Critics of this Person-First Language point out that separating the “person” from the “trait” implies that the trait is inherently bad or “less than”, and thus dehumanizes disabled people. (Person-First Language Wikipedia)
Many people who prefer the term “autistic” and in particular ‘autistic people’ prefer it because they see autism are being is very much a part of who they are and how they perceive the world. They accept it, they embrace it and they want to be known as such. They argue that to truly understand and accept Autism, and particular someone special in your life having autism, then there should be no problem with saying that they are autistic. That to truly accept someone with Autism it is necessary to accept more than just a diagnosis but to accept it as being part of them … who they are and will be.
It is argued that by using the term “person with autism” suggests Autism is so bad and truly terrible that it dehumanises people with Autism. For example people don’t have a problem with identify people as artist or athletic or a musician or left-handed … well anything that are considered positive or neutral. You don’t often hear people being referred to as ‘people with artistic ability’ or ‘people with athleticism’ or ‘people with musicality’. People may sometimes be referred to being a ‘blue-eyed person’ or a ‘person with blue eyes’ and nobody takes offence either way. It is only when the characteristic being described as being negative … if there is some prejudice in the community against such a characteristic that people have a problem with it. And it is not just members of the Autism community that don’t like Person-First Language. Members of deaf and blind communities also object to the notion of ‘Person-First’ language.
So what is right? ….
Personally I support the choice of each individual to identify in the way that suits them best. I understand and respect that many people feel passionately about both person first and identify first language.

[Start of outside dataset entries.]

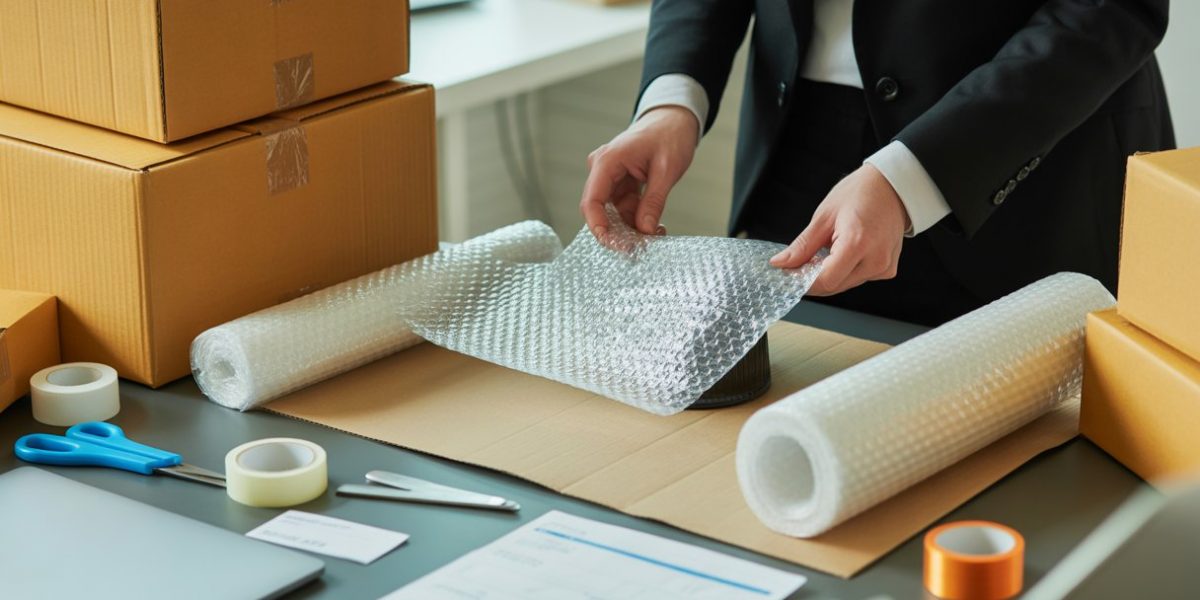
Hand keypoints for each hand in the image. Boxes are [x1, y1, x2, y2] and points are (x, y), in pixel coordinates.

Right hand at [580, 106, 698, 237]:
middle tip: (642, 246)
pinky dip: (636, 220)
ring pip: (613, 213)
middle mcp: (603, 169)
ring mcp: (610, 178)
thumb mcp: (667, 169)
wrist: (674, 120)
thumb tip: (645, 230)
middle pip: (600, 210)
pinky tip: (654, 225)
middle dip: (618, 231)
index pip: (592, 201)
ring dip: (631, 228)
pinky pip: (623, 209)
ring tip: (656, 234)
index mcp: (608, 161)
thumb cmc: (669, 136)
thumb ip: (654, 201)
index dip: (598, 227)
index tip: (614, 245)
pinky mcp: (619, 184)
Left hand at [769, 164, 909, 295]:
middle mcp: (875, 260)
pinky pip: (857, 279)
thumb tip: (781, 264)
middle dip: (813, 279)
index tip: (789, 274)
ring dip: (828, 275)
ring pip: (844, 285)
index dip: (803, 281)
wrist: (892, 187)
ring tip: (825, 252)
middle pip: (834, 286)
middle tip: (801, 263)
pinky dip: (844, 272)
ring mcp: (883, 267)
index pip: (825, 280)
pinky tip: (842, 254)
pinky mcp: (887, 270)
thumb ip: (802, 246)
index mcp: (857, 243)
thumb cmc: (861, 193)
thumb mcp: (824, 216)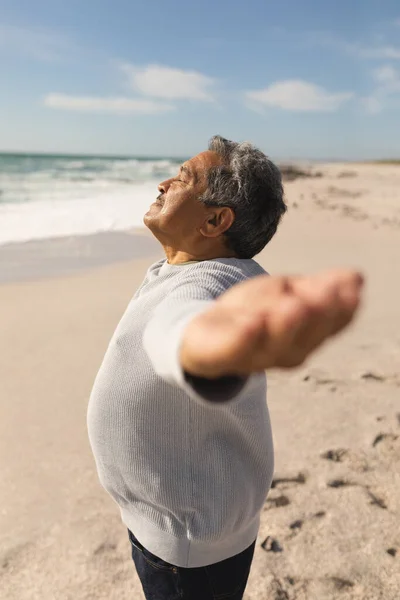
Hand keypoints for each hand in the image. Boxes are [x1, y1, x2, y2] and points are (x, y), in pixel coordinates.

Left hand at [180, 269, 363, 377]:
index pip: (329, 325)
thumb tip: (357, 277)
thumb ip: (319, 288)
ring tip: (295, 305)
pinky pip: (232, 349)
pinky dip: (244, 338)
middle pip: (304, 337)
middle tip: (327, 293)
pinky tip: (253, 323)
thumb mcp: (288, 292)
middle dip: (317, 315)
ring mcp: (251, 356)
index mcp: (305, 337)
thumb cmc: (254, 312)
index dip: (342, 310)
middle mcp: (284, 351)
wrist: (204, 334)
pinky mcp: (218, 355)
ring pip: (272, 345)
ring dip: (286, 326)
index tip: (354, 289)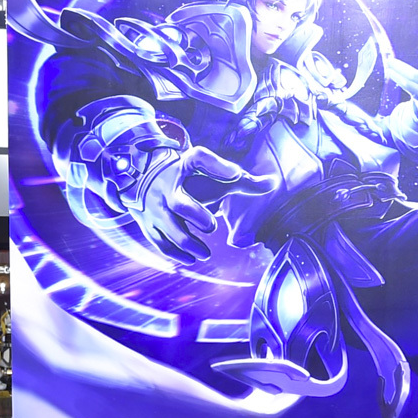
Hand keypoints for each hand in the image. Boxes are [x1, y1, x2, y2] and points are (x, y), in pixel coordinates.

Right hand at [139, 146, 273, 263]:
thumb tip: (274, 183)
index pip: (200, 158)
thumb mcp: (210, 174)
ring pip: (169, 228)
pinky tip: (192, 259)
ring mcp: (156, 207)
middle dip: (197, 216)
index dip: (218, 166)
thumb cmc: (188, 178)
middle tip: (212, 226)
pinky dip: (175, 253)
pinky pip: (160, 241)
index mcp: (186, 167)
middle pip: (179, 203)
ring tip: (205, 254)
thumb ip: (242, 180)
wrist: (143, 178)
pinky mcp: (148, 224)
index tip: (236, 175)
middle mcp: (168, 186)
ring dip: (188, 243)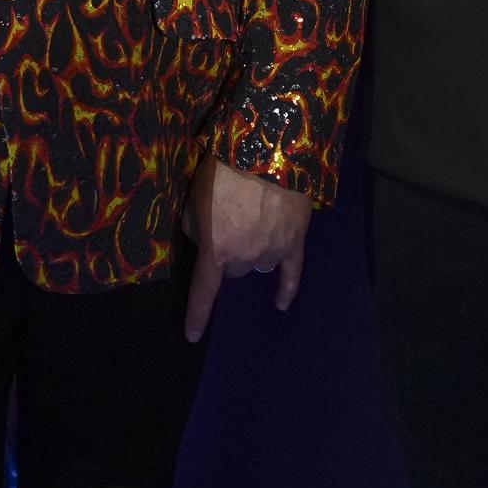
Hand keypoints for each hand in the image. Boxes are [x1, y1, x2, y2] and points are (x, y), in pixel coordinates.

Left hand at [180, 158, 312, 341]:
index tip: (192, 336)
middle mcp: (245, 258)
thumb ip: (194, 225)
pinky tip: (281, 303)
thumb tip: (203, 238)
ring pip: (256, 265)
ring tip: (250, 224)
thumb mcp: (195, 195)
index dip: (197, 315)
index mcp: (216, 250)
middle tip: (226, 224)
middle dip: (226, 255)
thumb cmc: (225, 171)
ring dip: (250, 254)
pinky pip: (292, 274)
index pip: (204, 292)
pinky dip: (286, 289)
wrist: (270, 152)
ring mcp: (273, 252)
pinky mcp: (295, 243)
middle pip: (232, 270)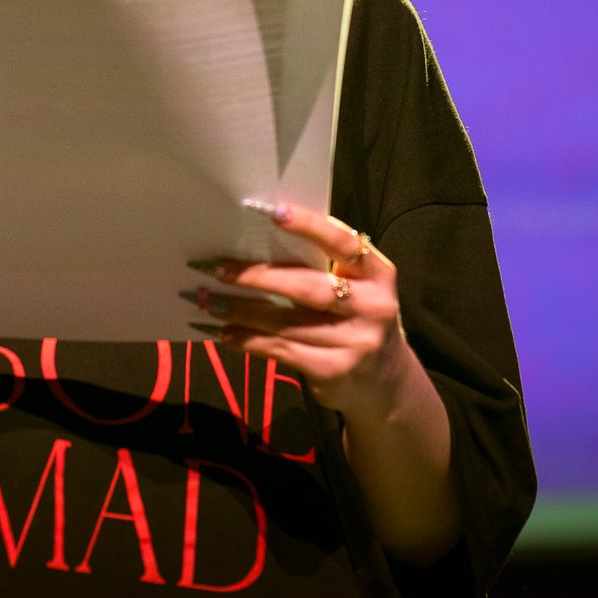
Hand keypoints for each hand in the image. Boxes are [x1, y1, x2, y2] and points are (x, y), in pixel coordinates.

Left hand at [183, 201, 413, 417]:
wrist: (387, 385)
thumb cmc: (358, 320)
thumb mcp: (358, 289)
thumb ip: (326, 268)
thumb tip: (259, 243)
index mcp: (378, 274)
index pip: (343, 244)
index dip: (309, 226)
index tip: (273, 212)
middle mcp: (372, 307)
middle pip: (307, 287)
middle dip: (258, 277)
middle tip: (219, 269)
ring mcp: (355, 343)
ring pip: (288, 323)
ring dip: (243, 311)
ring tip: (210, 302)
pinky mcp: (335, 371)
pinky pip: (283, 351)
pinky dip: (250, 341)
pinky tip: (227, 334)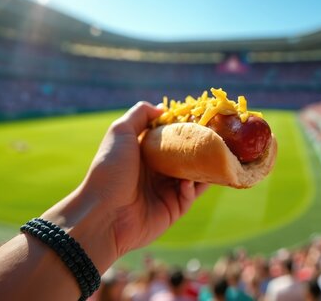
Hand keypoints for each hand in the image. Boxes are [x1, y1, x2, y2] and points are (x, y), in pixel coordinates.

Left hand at [80, 102, 208, 261]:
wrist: (103, 213)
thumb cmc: (110, 169)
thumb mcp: (120, 132)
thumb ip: (140, 114)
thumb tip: (162, 108)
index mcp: (143, 154)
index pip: (170, 138)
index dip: (185, 128)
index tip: (202, 118)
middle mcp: (155, 172)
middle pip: (185, 157)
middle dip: (200, 148)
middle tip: (217, 138)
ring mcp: (164, 192)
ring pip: (193, 177)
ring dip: (203, 168)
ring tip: (215, 158)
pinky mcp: (172, 211)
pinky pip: (189, 196)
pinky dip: (192, 188)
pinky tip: (188, 182)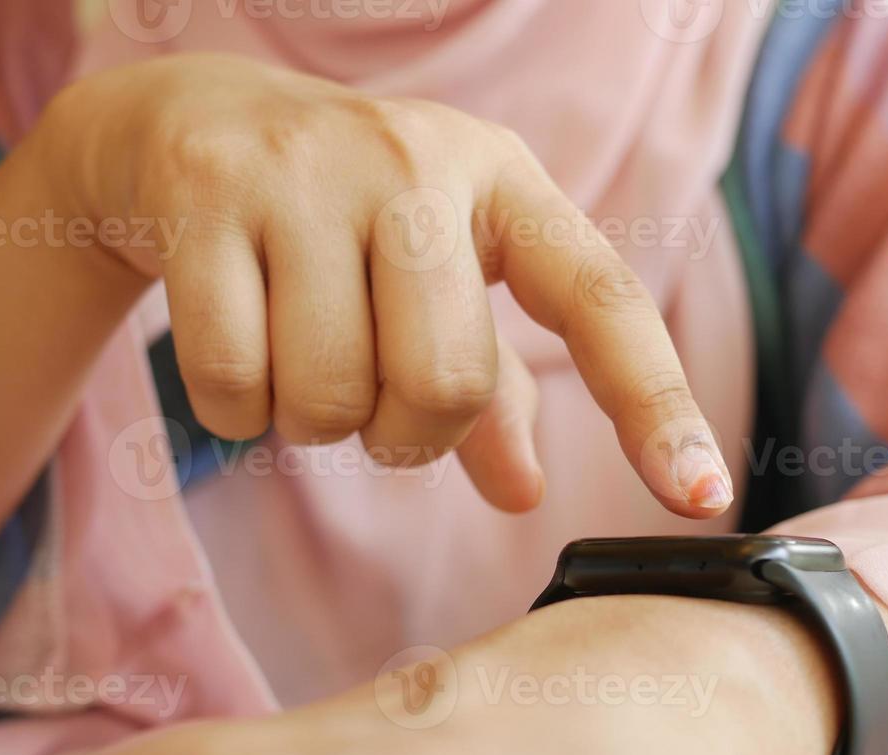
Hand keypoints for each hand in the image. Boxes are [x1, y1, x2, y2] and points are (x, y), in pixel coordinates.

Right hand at [39, 53, 732, 514]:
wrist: (184, 124)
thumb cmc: (337, 223)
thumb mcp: (430, 283)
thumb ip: (486, 388)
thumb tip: (525, 495)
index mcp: (501, 180)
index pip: (601, 300)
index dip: (656, 404)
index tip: (703, 497)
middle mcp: (417, 159)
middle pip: (445, 382)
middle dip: (403, 435)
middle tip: (368, 401)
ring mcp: (306, 168)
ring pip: (333, 396)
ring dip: (314, 423)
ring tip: (296, 357)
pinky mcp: (205, 191)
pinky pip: (235, 385)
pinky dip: (236, 413)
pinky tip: (236, 349)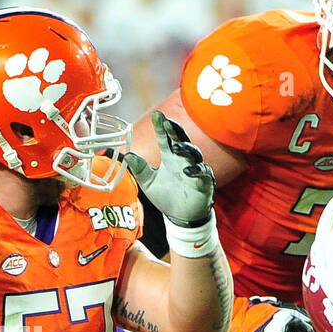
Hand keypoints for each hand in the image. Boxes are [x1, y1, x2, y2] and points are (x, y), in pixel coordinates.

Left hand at [125, 111, 215, 227]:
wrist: (180, 216)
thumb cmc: (166, 196)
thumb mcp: (149, 182)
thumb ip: (140, 169)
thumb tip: (127, 155)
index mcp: (169, 157)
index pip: (166, 138)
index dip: (162, 127)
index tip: (157, 115)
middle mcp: (182, 160)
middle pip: (181, 140)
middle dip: (175, 130)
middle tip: (167, 122)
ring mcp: (195, 169)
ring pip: (193, 153)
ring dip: (185, 148)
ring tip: (176, 147)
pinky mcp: (204, 182)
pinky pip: (203, 172)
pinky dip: (196, 170)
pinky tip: (187, 170)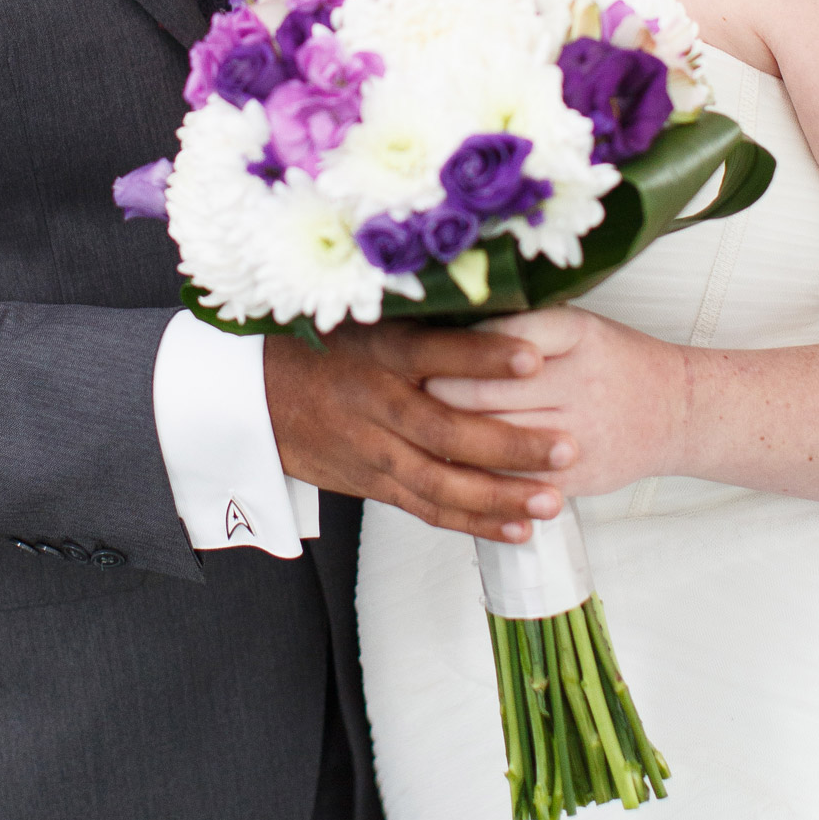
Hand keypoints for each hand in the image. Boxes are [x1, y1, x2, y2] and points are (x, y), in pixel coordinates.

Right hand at [264, 323, 579, 543]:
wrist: (251, 397)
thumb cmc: (317, 349)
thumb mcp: (358, 316)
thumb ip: (418, 315)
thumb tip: (492, 293)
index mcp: (374, 352)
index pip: (433, 353)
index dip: (482, 357)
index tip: (534, 356)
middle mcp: (373, 403)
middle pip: (445, 430)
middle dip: (510, 444)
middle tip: (567, 445)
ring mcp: (372, 449)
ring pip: (440, 481)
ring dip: (499, 495)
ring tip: (552, 500)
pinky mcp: (371, 482)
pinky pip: (427, 508)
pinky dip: (473, 522)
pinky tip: (517, 527)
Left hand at [423, 308, 693, 500]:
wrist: (678, 412)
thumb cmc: (614, 362)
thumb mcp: (574, 325)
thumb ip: (516, 325)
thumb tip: (439, 326)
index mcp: (577, 337)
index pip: (495, 342)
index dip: (448, 350)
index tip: (414, 352)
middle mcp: (582, 385)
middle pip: (485, 395)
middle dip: (434, 395)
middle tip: (399, 391)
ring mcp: (582, 436)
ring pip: (493, 442)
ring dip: (447, 438)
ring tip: (414, 427)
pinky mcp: (579, 478)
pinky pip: (513, 481)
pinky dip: (476, 474)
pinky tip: (449, 463)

What do you think? What do you prefer?
I say both – she has Autism, she is Autistic. I also say, she’s a funny loving little girl who lights up the room and everyone adores her. The diagnosis is a part of her, but it’s not everything she is. Therefore whether she’s ‘Autistic’ or ‘has Autism’ doesn’t bother me. However, if someone has a preference then I absolutely respect that.
Thanks for commenting. I think you have summed it up beautifully.
I’ve just found your blog!
Thanks for this post….
Autistic Hoya offers a really good summary from her perspective too
Hi Hannah. Thanks for visiting & commenting.
I have not read before Autistic Hoya’s opinion on person-first language. Her posts put forward very powerful arguments forward against person-first language. Some things to think about but I agree 100% with her point that this should be a robust discussion on this topic but above all respectful of both sides.